WASHINGTON
— The increasing capabilities of Earth observing satellites and demand for improved weather forecasts is helping spur the need for high-end capability computing, according to a National Research Council report being prepared for the White House National Science and Technology Council.

The report, “The Potential Impact of High-End Capability Computing on Four Illustrative Fields of Science and Engineering,” which is in prepublication form and subject to final revision, examines the computer technologies needed to advance atmospheric sciences, astrophysics, evolutionary biology and chemical separations. All four subject areas rely upon high-end capability computing – advanced computer hardware, software and data – to simulate theories and forecasts that cannot be physically observed or tested.

The committee of 16 scientists who contributed to the report found that advances in computing would immediately extend the range, accuracy and utility of weather predictions. Such advances also would improve scientific understanding of pollution, climate change, the atmospheric forces associated with moisture and chemical exchange at the Earth’s surface, and make possible more timely predictions of severe weather, according to the report.

New satellites coming on line, such as the National Polar-orbiting Operational Environmental Satellite System (NPOESS) and the next-generation Geostationary Operational Satellites (GOES) will require a tenfold increase in computing capabilities to manage and analyze the complex data they generate, said meteorologist John Dutton, chief scientist of New York-based Storm Exchange and a member of the committee.

“Major weather services of the world ingest billions of data sets every day,” Dutton said during a Sept. 22 symposium, “Potential Impacts of High-End Capability Computing,” at the National Academies of Science in
Washington
. “The assimilation of NPOESS and GOES requires high-end capability computing.”

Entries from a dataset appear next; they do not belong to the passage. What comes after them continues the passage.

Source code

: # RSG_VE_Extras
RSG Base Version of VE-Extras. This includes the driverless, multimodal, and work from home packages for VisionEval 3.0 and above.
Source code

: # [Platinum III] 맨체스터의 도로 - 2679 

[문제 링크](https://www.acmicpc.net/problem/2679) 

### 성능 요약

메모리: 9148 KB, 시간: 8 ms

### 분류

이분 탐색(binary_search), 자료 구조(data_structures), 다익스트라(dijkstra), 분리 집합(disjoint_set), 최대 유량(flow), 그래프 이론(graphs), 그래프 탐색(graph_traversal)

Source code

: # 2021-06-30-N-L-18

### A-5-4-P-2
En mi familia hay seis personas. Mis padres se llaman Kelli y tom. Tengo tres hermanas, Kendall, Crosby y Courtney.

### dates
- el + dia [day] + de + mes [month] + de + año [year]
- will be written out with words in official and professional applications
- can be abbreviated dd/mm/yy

While weather forecasting is largely based on computer modeling, merging data that comes from different sources or is collected at different times can be a greater challenge than creating appropriate, reliable models, the report said. That is especially true for older data that requires reanalysis as capabilities improve, such as the recently completed North American Regional Reanalysis, which contains 32-kilometer-resolution atmospheric and surface data from 1979 to the present, the report said.

Data from NASA Moderate Resolution Imaging Spectroradiometers, which were launched in 1999 and 2002 aboard the Terra and Aqua satellites, respectively, also have been reanalyzed as computer technology has advanced.

“Algorithms to derive climate variables have improved and each improvement requires reprocessing of entire data sets,” the report said. “With current NASA computing capability, about four days of data can be processed in one day of computation.”

High-end capability computing also will help scientists seeking clues to the formation and evolution of stars, planets, galaxies, quasars and super massive black holes, said Lars Hernquist, professor of astronomy at
Harvard
University
and a member of the committee.

“The only way we’re going to be able to study these things is through the use of computer calculations,” Hernquist said at the symposium. “Analytical theory will only get us so far.”

NASA’s Wilkinson Microwave Anisotropy Probe and the Cosmic Background Explorer (COBE) missions provided data on initial conditions during the formation of the universe, but astrophysicists want to know how quasars, galaxies and super massive black holes have evolved since then, the report said.

Advanced computer capabilities also could lead to discoveries about what triggers high-energy supernovae and gamma-ray bursts, the report said.

The report warned that without computer technology advances for modeling astrophysics, data collected is likely to be “underexplored.”

“Inadequate support for high-end capability computing would lead to a failure to optimize investment in expensive experimental and observational facilities,” the report said.

President George W. Bush requested the report in his 2006 budget. The committee was formed under the National Research Council’s Division of Engineering and Physical Sciences and the Division on Earth and Life Sciences.